Kenya Coffee Collection

Kenya is one of the twenty largest coffee producing nations on earth, exporting upwards of 1.2 million pounds of coffee per year. Unlike some more industrialized coffee growing nations, roughly 70% of Kenyan coffee production is attributed to small stake holders, yet over six million Kenyans are employed in coffee production; nearly 3% of the nation's total population.

Kenyan coffee production is largely based on a cooperative system from start to finish. Small stake holder farmers grow, tend, and harvest coffee. Once harvested, coffee is delivered to regional mills called factories or washing stations, where the coffee is milled, wash processed, dried, and graded. Coffee is graded by screen size, meaning all coffee is passed through a set of screens, each with increasingly smaller holes. Screen size is loosely relative to quality, with screen sizes AA and AB representing the largest screen size (therefore largest beans), and thus the highest level of quality.

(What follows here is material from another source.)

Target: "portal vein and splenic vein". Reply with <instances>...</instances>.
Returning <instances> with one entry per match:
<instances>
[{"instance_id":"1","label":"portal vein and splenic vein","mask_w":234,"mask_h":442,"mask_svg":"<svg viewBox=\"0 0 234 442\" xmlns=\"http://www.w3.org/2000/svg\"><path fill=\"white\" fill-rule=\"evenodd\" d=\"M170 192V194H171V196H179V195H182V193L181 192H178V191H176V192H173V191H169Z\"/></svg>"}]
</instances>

A factory, or washing station may pull coffee from hundreds of small farmers, combining each grade of coffee to produce coffee for export that is named for that factory cooperative, thus representing the full flavor spectrum of a specific region of Kenya. The most notable regions for quality Kenyan coffee production are Kericho, Nakuru, Kirinyaga, Bungoma, Nyanza, Kisii, the Aberdare Range, The Great Rift Valley, and the plateaus around Mt. Kenya.

The three coffees featured in this collection represent the most sought after characteristics of high-quality Kenyan coffee. Kenyan coffee is stereotypically full of boisterous, often somewhat savory acidity. Typical first impressions of Kenyan coffees include hints of tomato, caramelized vegetable, and lush, overripe fruits. Our featured coffees are definitely recognizable as fine Kenyan coffees, and boast some of those typical characteristics, but we've sourced these coffees, specifically, because they add dynamic complexity beyond those recognizable flavors.

The Gikirima AA's acidity is both rich and tart, reminiscent of reduced blackberry or or apricot jam, with a spicy, almost cooling finish like clove, or eucalyptus. The Gakuyu-ini AB has a more delicate character, more focused on floral aromatics and flavors like honeysuckle and melon, but with a sweet tannin that is reminiscent of young persimmon. Finally, our most recent release, the Irati AB, begins with distinct blackberry tartness, but develops into more baked and savory notes like stewed apples and butterscotch. Each of these coffees are a mouthful of flavors, and are best enjoyed slowly. Dynamic coffees like these tend to develop as they cool, so from the first sip to the last, the cup is a journey.